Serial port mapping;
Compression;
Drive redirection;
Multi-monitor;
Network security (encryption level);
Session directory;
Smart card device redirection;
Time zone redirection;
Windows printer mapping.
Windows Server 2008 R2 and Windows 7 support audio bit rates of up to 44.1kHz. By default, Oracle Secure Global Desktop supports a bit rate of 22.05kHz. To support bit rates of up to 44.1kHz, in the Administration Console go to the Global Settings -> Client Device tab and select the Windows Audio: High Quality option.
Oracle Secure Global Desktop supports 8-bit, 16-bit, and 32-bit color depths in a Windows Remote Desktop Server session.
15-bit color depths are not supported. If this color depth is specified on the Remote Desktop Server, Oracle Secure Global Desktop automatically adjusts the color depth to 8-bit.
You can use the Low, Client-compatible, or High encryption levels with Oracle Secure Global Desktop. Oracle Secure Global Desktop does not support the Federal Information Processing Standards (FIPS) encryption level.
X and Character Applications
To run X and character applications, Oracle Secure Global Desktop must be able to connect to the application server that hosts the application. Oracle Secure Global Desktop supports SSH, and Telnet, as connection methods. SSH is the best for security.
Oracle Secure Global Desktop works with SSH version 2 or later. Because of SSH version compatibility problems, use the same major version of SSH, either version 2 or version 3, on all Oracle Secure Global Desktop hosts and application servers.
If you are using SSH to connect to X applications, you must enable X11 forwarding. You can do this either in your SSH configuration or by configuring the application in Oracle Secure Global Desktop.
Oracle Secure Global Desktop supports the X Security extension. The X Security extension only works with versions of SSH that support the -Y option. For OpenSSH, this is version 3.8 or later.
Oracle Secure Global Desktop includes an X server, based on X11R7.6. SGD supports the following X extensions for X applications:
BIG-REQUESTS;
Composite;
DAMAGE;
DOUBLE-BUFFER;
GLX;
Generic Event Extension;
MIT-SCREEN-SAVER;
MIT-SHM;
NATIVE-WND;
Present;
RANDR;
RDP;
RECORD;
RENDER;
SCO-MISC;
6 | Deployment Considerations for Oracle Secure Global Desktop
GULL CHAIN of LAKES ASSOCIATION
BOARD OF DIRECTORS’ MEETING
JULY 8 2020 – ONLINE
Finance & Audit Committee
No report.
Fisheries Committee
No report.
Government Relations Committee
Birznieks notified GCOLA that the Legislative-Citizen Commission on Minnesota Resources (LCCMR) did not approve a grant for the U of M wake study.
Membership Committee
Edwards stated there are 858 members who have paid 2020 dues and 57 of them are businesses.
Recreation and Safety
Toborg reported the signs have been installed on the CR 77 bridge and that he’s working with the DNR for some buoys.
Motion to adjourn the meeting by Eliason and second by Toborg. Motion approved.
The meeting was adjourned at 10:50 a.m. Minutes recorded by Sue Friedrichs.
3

__Aim of the exercise__
I'd like the entries above reproduced in full, exactly as they stand.

__Answer for this exercise__
Serial port mapping;
Compression;
Drive redirection;
Multi-monitor;
Network security (encryption level);
Session directory;
Smart card device redirection;
Time zone redirection;
Windows printer mapping.
Windows Server 2008 R2 and Windows 7 support audio bit rates of up to 44.1kHz. By default, Oracle Secure Global Desktop supports a bit rate of 22.05kHz. To support bit rates of up to 44.1kHz, in the Administration Console go to the Global Settings -> Client Device tab and select the Windows Audio: High Quality option.
Oracle Secure Global Desktop supports 8-bit, 16-bit, and 32-bit color depths in a Windows Remote Desktop Server session.
15-bit color depths are not supported. If this color depth is specified on the Remote Desktop Server, Oracle Secure Global Desktop automatically adjusts the color depth to 8-bit.
You can use the Low, Client-compatible, or High encryption levels with Oracle Secure Global Desktop. Oracle Secure Global Desktop does not support the Federal Information Processing Standards (FIPS) encryption level.
X and Character Applications
To run X and character applications, Oracle Secure Global Desktop must be able to connect to the application server that hosts the application. Oracle Secure Global Desktop supports SSH, and Telnet, as connection methods. SSH is the best for security.
Oracle Secure Global Desktop works with SSH version 2 or later. Because of SSH version compatibility problems, use the same major version of SSH, either version 2 or version 3, on all Oracle Secure Global Desktop hosts and application servers.
If you are using SSH to connect to X applications, you must enable X11 forwarding. You can do this either in your SSH configuration or by configuring the application in Oracle Secure Global Desktop.
Oracle Secure Global Desktop supports the X Security extension. The X Security extension only works with versions of SSH that support the -Y option. For OpenSSH, this is version 3.8 or later.
Oracle Secure Global Desktop includes an X server, based on X11R7.6. SGD supports the following X extensions for X applications:
BIG-REQUESTS;
Composite;
DAMAGE;
DOUBLE-BUFFER;
GLX;
Generic Event Extension;
MIT-SCREEN-SAVER;
MIT-SHM;
NATIVE-WND;
Present;
RANDR;
RDP;
RECORD;
RENDER;
SCO-MISC;
6 | Deployment Considerations for Oracle Secure Global Desktop
GULL CHAIN of LAKES ASSOCIATION
BOARD OF DIRECTORS’ MEETING
JULY 8 2020 – ONLINE
Finance & Audit Committee
No report.
Fisheries Committee
No report.
Government Relations Committee
Birznieks notified GCOLA that the Legislative-Citizen Commission on Minnesota Resources (LCCMR) did not approve a grant for the U of M wake study.
Membership Committee
Edwards stated there are 858 members who have paid 2020 dues and 57 of them are businesses.
Recreation and Safety
Toborg reported the signs have been installed on the CR 77 bridge and that he’s working with the DNR for some buoys.
Motion to adjourn the meeting by Eliason and second by Toborg. Motion approved.
The meeting was adjourned at 10:50 a.m. Minutes recorded by Sue Friedrichs.
3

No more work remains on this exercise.